Al llegar al caballo con dos patas delanteras levantadas, haciendo un perfecto equilibrio…

–En la mitología griega –me iba explicando su autor–, el caballo en esta posición representaba la fuerza, el éxito y el poder.
–Lo sé, amigo mío. En aquella mitología, a un caballo así se le asociaba con los dioses del Olimpo, especialmente con Zeus, el dios del rayo y el trueno. Se le utilizaba también para simbolizar la victoria y el triunfo. Espectacular.

Y siendo espectaculares aquellas esculturas, lo son aún más cuando al artista le da por ‘alimentarlas con vitaminas férricas’ para que crezcan y engorden. Mantienen sus formas, sí, pero se elevan hasta alcanzar el tamaño real y pesar más de trescientos kilogramos. Dos de ellas, hoy, son públicas. La primera, un toro de nombre ‘Descarado’, se puede admirar en el Museo de la Industria Harinera de Castilla y León de Gordoncillo (León). Y la segunda, un caballo, bautizado como ‘Clavelito’, se encuentra en la Plaza de Andalucía, en Salou (Tarragona).

A Salou hace años que no voy, pero a Gordoncillo… Frente al toro de Cosme, o rodeándolo, hay que rendirse ante la tremenda fuerza que proyecta. Un toro de hierro, hecho con una extensa colección de chapas de buen grosor, con ‘pelaje melocotón oscuro’. Chapas cortadas con la sabia máquina de la inteligencia y ensambladas con el ‘mismo pegamento’. Un morlaco artístico que se recrea y solo arranca ante la muleta que le presentan los vientos. Quiero decir que está quieto, pero no lo parece. Te embiste con la mirada y muestra en sus músculos la potencia necesaria hasta obligarte a correr hacia los burladeros de esa harina con la que se amasa el pan. Pura magia visual. Arte. 

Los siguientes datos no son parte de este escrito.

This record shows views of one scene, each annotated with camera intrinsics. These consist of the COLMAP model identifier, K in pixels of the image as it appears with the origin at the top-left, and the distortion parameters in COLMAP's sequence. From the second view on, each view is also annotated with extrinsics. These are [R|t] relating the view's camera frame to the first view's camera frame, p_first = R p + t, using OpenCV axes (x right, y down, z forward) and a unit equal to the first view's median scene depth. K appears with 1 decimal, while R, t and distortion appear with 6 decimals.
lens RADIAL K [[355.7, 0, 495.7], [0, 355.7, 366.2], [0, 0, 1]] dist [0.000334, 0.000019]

El principio de esta obra o de cualquier otra lleva por montera una sinfonía sobradamente conocida: un dibujo previo, un boceto en barro y… paciencia para ejercer como el mejor de aquellos que hacen de la geometría su modus operandi: cortar, soldar y aplicar los ácidos y la cera correspondientes a los triángulos, cuadrados, rectángulos, rombos, trapecios, circunferencias… 

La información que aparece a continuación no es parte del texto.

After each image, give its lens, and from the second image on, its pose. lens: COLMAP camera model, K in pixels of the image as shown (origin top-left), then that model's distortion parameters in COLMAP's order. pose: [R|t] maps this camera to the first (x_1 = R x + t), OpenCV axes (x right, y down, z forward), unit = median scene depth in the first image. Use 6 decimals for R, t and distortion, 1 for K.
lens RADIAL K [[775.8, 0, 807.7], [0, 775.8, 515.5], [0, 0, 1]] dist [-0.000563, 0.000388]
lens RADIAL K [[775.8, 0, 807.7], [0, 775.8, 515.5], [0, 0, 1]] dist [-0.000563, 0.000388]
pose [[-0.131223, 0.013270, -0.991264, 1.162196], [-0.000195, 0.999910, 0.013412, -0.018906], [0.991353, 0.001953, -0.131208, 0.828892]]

Ya está. «Ahora, Cosme, cumple por favor con lo prometido». Y lo hizo justo cuando el mastín leonés –como ya había confianza– se acostó a mis pies.

Cuando el artista volvió a aparecer del interior de su templo traía consigo nuevas figuras, más pequeñas, pero igual de interesantes. Eran esculturas tradicionales, compactas, que, al haber sido trabajadas en bronce, mantenían el mismo aire creativo, la misma belleza y brillo. No hacía falta ser un experto para distinguir las horas que Cosme Paredes sufrió, viviendo, al lado de uno de los más grandes pintores del mundo: Oswaldo Guayasamín. Claro, pero para ser justo, antes de despedirme de él (y de ‘mi’ mastín), tengo que reconocer públicamente que es muy posible que la obra de este ecuatoriano, leonés por derecho, bebiera en las fuentes estilísticas de su maestro Oswaldo, no lo voy a negar, pero… nada que ver. Su estilo es especialmente único. 

Manteniendo el equilibrio, la fuerza, el éxito y el poder están asegurados.
Manteniendo el equilibrio, la fuerza, el éxito y el poder están asegurados.